Data items
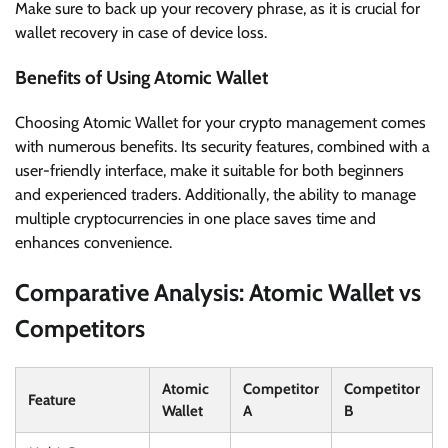
Make sure to back up your recovery phrase, as it is crucial for
wallet recovery in case of device loss.
Benefits of Using Atomic Wallet
Choosing Atomic Wallet for your crypto management comes
with numerous benefits. Its security features, combined with a
user-friendly interface, make it suitable for both beginners
and experienced traders. Additionally, the ability to manage
multiple cryptocurrencies in one place saves time and
enhances convenience.
Comparative Analysis: Atomic Wallet vs
Competitors
Atomic
Competitor
Competitor
Feature
Wallet
A
B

▶ **Problem description**
Rewrite the text of the data, replacing each instance of "recovery" with "restoration" and leaving everything else unchanged. Omit the pictures from your answer.

▶ **Answer to the problem**
Make sure to back up your restoration phrase, as it is crucial for
wallet restoration in case of device loss.
Benefits of Using Atomic Wallet
Choosing Atomic Wallet for your crypto management comes
with numerous benefits. Its security features, combined with a
user-friendly interface, make it suitable for both beginners
and experienced traders. Additionally, the ability to manage
multiple cryptocurrencies in one place saves time and
enhances convenience.
Comparative Analysis: Atomic Wallet vs
Competitors
Atomic
Competitor
Competitor
Feature
Wallet
A
B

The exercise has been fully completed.